● **WHAT THIS TASK INVOLVES**
Every line of the listing must be repeated exactly.
====== RAW DATA
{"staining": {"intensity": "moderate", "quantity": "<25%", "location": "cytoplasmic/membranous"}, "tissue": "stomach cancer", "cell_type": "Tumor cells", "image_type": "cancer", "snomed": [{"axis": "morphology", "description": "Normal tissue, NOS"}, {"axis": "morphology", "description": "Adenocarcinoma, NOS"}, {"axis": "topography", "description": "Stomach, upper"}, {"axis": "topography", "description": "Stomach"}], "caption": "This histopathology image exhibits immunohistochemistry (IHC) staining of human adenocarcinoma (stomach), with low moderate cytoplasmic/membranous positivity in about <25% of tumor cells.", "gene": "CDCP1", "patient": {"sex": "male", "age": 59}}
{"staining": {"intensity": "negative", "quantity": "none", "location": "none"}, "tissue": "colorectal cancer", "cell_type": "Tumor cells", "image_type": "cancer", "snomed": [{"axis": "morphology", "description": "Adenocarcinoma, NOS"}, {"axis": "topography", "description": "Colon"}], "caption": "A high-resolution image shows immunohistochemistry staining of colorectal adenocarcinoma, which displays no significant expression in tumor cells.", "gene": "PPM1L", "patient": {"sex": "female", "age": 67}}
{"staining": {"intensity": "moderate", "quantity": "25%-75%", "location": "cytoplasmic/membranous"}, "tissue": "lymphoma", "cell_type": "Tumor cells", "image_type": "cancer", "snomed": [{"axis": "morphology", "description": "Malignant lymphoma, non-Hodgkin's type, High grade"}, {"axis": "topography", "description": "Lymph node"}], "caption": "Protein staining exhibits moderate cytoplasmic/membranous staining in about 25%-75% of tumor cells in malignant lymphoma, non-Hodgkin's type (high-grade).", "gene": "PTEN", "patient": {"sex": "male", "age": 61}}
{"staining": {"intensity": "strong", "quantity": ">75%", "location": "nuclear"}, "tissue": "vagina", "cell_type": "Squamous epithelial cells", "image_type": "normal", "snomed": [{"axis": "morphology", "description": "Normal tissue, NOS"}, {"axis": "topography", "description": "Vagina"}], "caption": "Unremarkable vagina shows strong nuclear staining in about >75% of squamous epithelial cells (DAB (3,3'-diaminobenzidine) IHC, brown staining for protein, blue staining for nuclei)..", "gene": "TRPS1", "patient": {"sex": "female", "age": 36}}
============
● **WRITTEN REPLY**
{"staining": {"intensity": "moderate", "quantity": "<25%", "location": "cytoplasmic/membranous"}, "tissue": "stomach cancer", "cell_type": "Tumor cells", "image_type": "cancer", "snomed": [{"axis": "morphology", "description": "Normal tissue, NOS"}, {"axis": "morphology", "description": "Adenocarcinoma, NOS"}, {"axis": "topography", "description": "Stomach, upper"}, {"axis": "topography", "description": "Stomach"}], "caption": "This histopathology image exhibits immunohistochemistry (IHC) staining of human adenocarcinoma (stomach), with low moderate cytoplasmic/membranous positivity in about <25% of tumor cells.", "gene": "CDCP1", "patient": {"sex": "male", "age": 59}}
{"staining": {"intensity": "negative", "quantity": "none", "location": "none"}, "tissue": "colorectal cancer", "cell_type": "Tumor cells", "image_type": "cancer", "snomed": [{"axis": "morphology", "description": "Adenocarcinoma, NOS"}, {"axis": "topography", "description": "Colon"}], "caption": "A high-resolution image shows immunohistochemistry staining of colorectal adenocarcinoma, which displays no significant expression in tumor cells.", "gene": "PPM1L", "patient": {"sex": "female", "age": 67}}
{"staining": {"intensity": "moderate", "quantity": "25%-75%", "location": "cytoplasmic/membranous"}, "tissue": "lymphoma", "cell_type": "Tumor cells", "image_type": "cancer", "snomed": [{"axis": "morphology", "description": "Malignant lymphoma, non-Hodgkin's type, High grade"}, {"axis": "topography", "description": "Lymph node"}], "caption": "Protein staining exhibits moderate cytoplasmic/membranous staining in about 25%-75% of tumor cells in malignant lymphoma, non-Hodgkin's type (high-grade).", "gene": "PTEN", "patient": {"sex": "male", "age": 61}}
{"staining": {"intensity": "strong", "quantity": ">75%", "location": "nuclear"}, "tissue": "vagina", "cell_type": "Squamous epithelial cells", "image_type": "normal", "snomed": [{"axis": "morphology", "description": "Normal tissue, NOS"}, {"axis": "topography", "description": "Vagina"}], "caption": "Unremarkable vagina shows strong nuclear staining in about >75% of squamous epithelial cells (DAB (3,3'-diaminobenzidine) IHC, brown staining for protein, blue staining for nuclei)..", "gene": "TRPS1", "patient": {"sex": "female", "age": 36}}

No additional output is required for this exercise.